La psychiatre propose plusieurs pistes de réflexion. Pour rétablir l’équilibre de notre balance plaisir-douleur, elle nous suggère d’abord de sortir de notre “zone de confort”. Après tout, si nous sommes si malheureux à force de chercher du plaisir facile, peut-être faut t-il faire l’exact opposé : se mettre dans des situations inconfortables. Par exemple, la pratique du sport (qui demande un effort physique) est de plus en plus étudiée pour soigner les épisodes dépressifs (le rééquilibrage de notre balance se faisant cette fois du côté du plaisir). Le simple fait de prendre une douche froide le matin augmenterait durablement les niveaux de dopamine, tout en régulant l’humeur, l’appétit, le sommeil, etc. Ensuite, la psychiatre nous suggère de retrouver un sens de la connexion, déjà avec soi-même. Par exemple, sortir de chez soi sans smartphone peut sembler barbant au premier abord. Pourtant, réapprendre à s’ennuyer pourrait avoir des effets extrêmement positifs, comme pour la créativité.

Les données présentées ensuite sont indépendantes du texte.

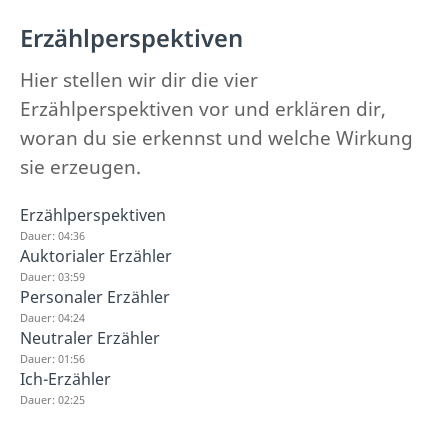
Erzählperspektiven
Hier stellen wir dir die vier
Erzählperspektiven vor und erklären dir,
woran du sie erkennst und welche Wirkung
sie erzeugen.
Erzählperspektiven
Dauer: 04:36
Auktorialer Erzähler
Dauer: 03:59
Personaler Erzähler
Dauer: 04:24
Neutraler Erzähler
Dauer: 01:56
Ich-Erzähler
Dauer: 02:25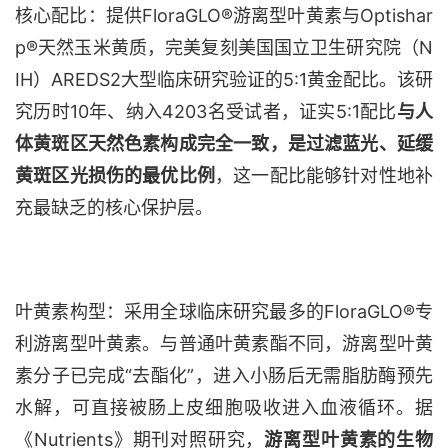
核心配比：提供
FloraGLO®游离型叶黄素与Optishar
p®天然玉米黄质，
完美复刻
美国国立卫生研究院（
N
IH）AREDS2大型临床研究验证的5:1黄金配比。该研
究历时10年、纳入4203名受试者，证实5:1配比
与人
体黄斑区天然色素构成完全一致，是过滤蓝光、延缓
黄斑区光损伤的最优比例
，这一配比能够针对性地补
充最缺乏的核心保护层。
叶黄素构型：采用全球临床研究最多的
FloraGLO®专
利游离型叶黄素。与普通叶黄素酯不同，游离型叶黄
素分子已完成“去酯化”，进入小肠后无需脂肪酶预先
水解，可直接被肠上皮细胞吸收进入血液循环。据
《Nutrients》期刊对照研究，
游离型叶黄素的生物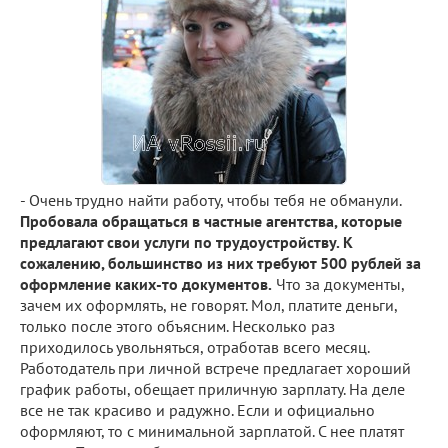
- Очень трудно найти работу, чтобы тебя не обманули.
Пробовала обращаться в частные агентства, которые
предлагают свои услуги по трудоустройству. К
сожалению, большинство из них требуют 500 рублей за
оформление каких-то документов.
Что за документы,
зачем их оформлять, не говорят. Мол, платите деньги,
только после этого объясним. Несколько раз
приходилось увольняться, отработав всего месяц.
Работодатель при личной встрече предлагает хороший
график работы, обещает приличную зарплату. На деле
все не так красиво и радужно. Если и официально
оформляют, то с минимальной зарплатой. С нее платят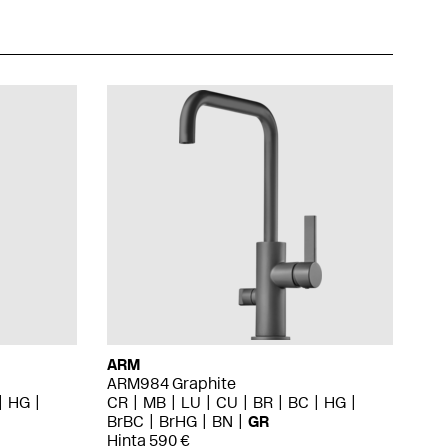
ARM
ARM984 Graphite
HG
CR
MB
LU
CU
BR
BC
HG
BrBC
BrHG
BN
GR
Hinta 590 €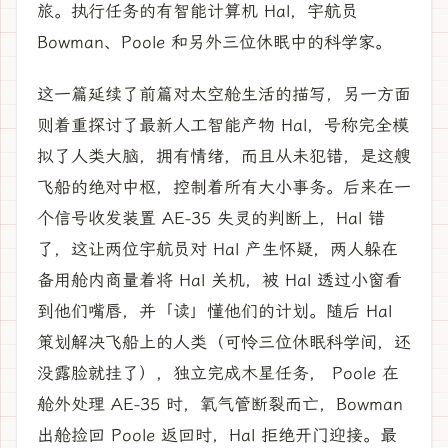
旅。执行任务的有智能计算机 Hal，宇航员
Bowman、Poole 和另外三位休眠中的科学家。
这一篇延续了前篇对太空舱生活的描写，另一方面
则着重探讨了最新人工智能产物 Hal，号称完全模
拟了人类大脑，拥有情绪，而且从未犯错，是这艘
飞船的绝对中枢，控制着所有大小事务。后来在一
个信号收发装置 AE-35 失灵的判断上，Hal 错
了，这让两位宇航员对 Hal 产生怀疑，两人躲在
备用舱内商量着将 Hal 关机，被 Hal 透过小窗看
到他们嘴唇，并「读」懂他们的计划。随后 Hal
策划解决飞船上的人类（可怜三位休眠科学间，还
没露脸就挂了），独立完成木星任务， Poole 在
舱外处理 AE-35 时，氧气管断裂而亡，Bowman
出舱捡回 Poole 返回时，Hal 拒绝开门迎接。最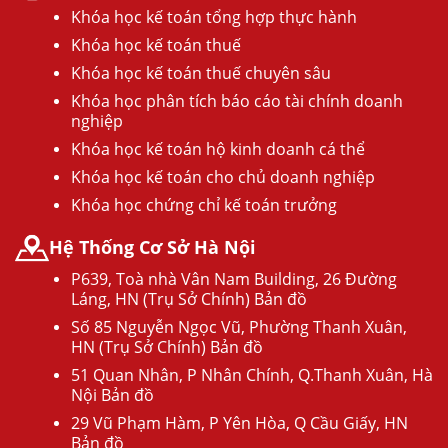
Khóa học kế toán tổng hợp thực hành
Khóa học kế toán thuế
Khóa học kế toán thuế chuyên sâu
Khóa học phân tích báo cáo tài chính doanh
nghiệp
Khóa học kế toán hộ kinh doanh cá thể
Khóa học kế toán cho chủ doanh nghiệp
Khóa học chứng chỉ kế toán trưởng
Hệ Thống Cơ Sở Hà Nội
P639, Toà nhà Vân Nam Building, 26 Đường
Láng, HN (Trụ Sở Chính) Bản đồ
Số 85 Nguyễn Ngọc Vũ, Phường Thanh Xuân,
HN (Trụ Sở Chính) Bản đồ
51 Quan Nhân, P Nhân Chính, Q.Thanh Xuân, Hà
Nội Bản đồ
29 Vũ Phạm Hàm, P Yên Hòa, Q Cầu Giấy, HN
Bản đồ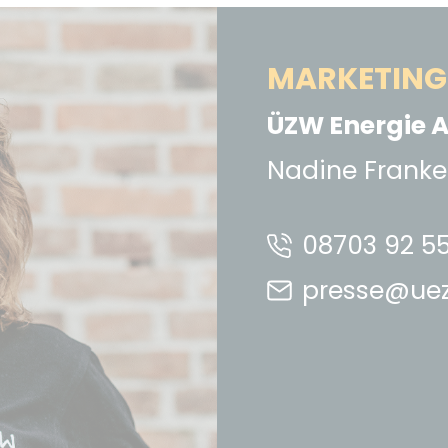
MARKETING 
ÜZW Energie 
Nadine Franke
08703 92 55
presse@uez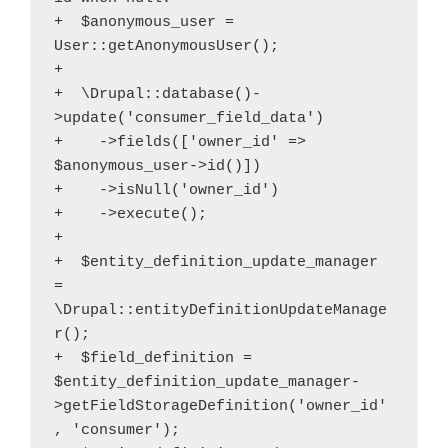
+  $anonymous_user = 
User::getAnonymousUser();

+

+  \Drupal::database()-
>update('consumer_field_data')

+    ->fields(['owner_id' => 
$anonymous_user->id()])

+    ->isNull('owner_id')

+    ->execute();

+

+  $entity_definition_update_manager 
= 
\Drupal::entityDefinitionUpdateManage
r();

+  $field_definition = 
$entity_definition_update_manager-
>getFieldStorageDefinition('owner_id'
, 'consumer');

Mais au-delà de se reconnecter avec soi-même, il faudrait plus largement que les individus parviennent à renouer un lien avec la société. Mais par où commencer ? Lembke propose peu d’idées sur ce plan-là, et c’est peut-être l’une des limites de son essai. On aurait aimé une analyse - et une critique - plus structurelle de la société actuelle. Finalement, on aurait presque souhaité que la psychiatre nous concocte un mini-programme pour donner aux décideurs et aux citoyens des plans d’action concrets ! Ça n’est pas le cas dans ce livre, et c’est peut-être là un acte d’humilité de sa part.

À travers son best-seller, Lembke cherche surtout à retranscrire ce qu’elle vit au quotidien : les histoires stupéfiantes de ses patients addicts à l’alcool, au sexe, ou plus récemment, aux réseaux sociaux, ainsi qu’une excellente analyse des mécanismes d’addiction grâce à ses talents de vulgarisatrice. Mais le problème posé par Dopamine Nation est colossal, complexe, et exigera sans doute des lectures complémentaires pour comprendre toutes les facettes de cette société de l’addiction.

 

Note de lecture rédigée par Victor Fersing, créateur de La Fabrique Sociale, le 6 février 2023.